**** Extract ****
Germinal, Floréal, Prairial: The Re-Imagined Spring of the French Revolutionary Calendar

Wikimedia Commons // Public Domain
Wikimedia Commons // Public Domain | Wikimedia Commons // Public Domain

Ah, the first day of spring. As snows begin to trickle away and green slowly reappears, spring brings with it the perennial promise of longer, warmer days. If you happened to live during the heady days of the French revolution, today would also mark the start of a spring month: Happy first day of Germinal!

Following the unseating of the French monarchy and the institution of the French Republic in 1792, cultural revisionism was all the rage. Those newly in power methodically stripped away the relics of France’s ancien régime and sought ways to modernize. During this era, the metric system and a decimal clock were introduced as more rational, symmetrical measures befitting a new era of progress. In 1793, after the revolutionaries rejiggered the calendar into 36 décades, or 10-day weeks (and 5 or 6 Sansculottides to keep the calendar in line with the sun), poet Philippe Fabre d’Eglantine was tasked with revising the names and designations of the Gregorian calendar for the French Republic. Revealing his revisions to the French National Convention that year, the poet presented the new calendar as “substituting for visions of ignorance the realities of reason, and for the sacred ... the truth of nature.”
**** Data under study ****
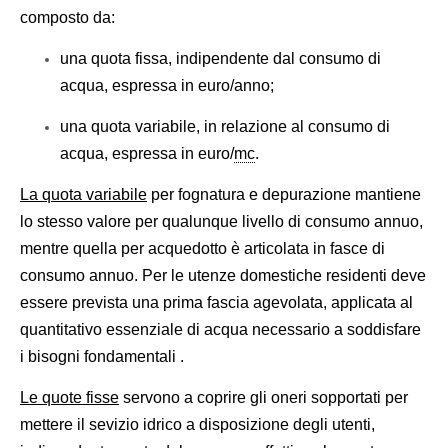
composto da:
una quota fissa, indipendente dal consumo di
acqua, espressa in euro/anno;
una quota variabile, in relazione al consumo di
acqua, espressa in euro/
mc
.
La quota variabile
per fognatura e depurazione mantiene
lo stesso valore per qualunque livello di consumo annuo,
mentre quella per acquedotto è articolata in fasce di
consumo annuo. Per le utenze domestiche residenti deve
essere prevista una prima fascia agevolata, applicata al
quantitativo essenziale di acqua necessario a soddisfare
i bisogni fondamentali .
Le quote fisse
servono a coprire gli oneri sopportati per
mettere il sevizio idrico a disposizione degli utenti,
****
### Assigned task
Can you copy the stretch from "Ah, the first" through "day of Germinal!" in the piece on the French Revolutionary calendar, switching "Germinal" to "Floréal"?

### Answer to the exercise
Ah, the first day of spring. As snows begin to trickle away and green slowly reappears, spring brings with it the perennial promise of longer, warmer days. If you happened to live during the heady days of the French revolution, today would also mark the start of a spring month: Happy first day of Floréal!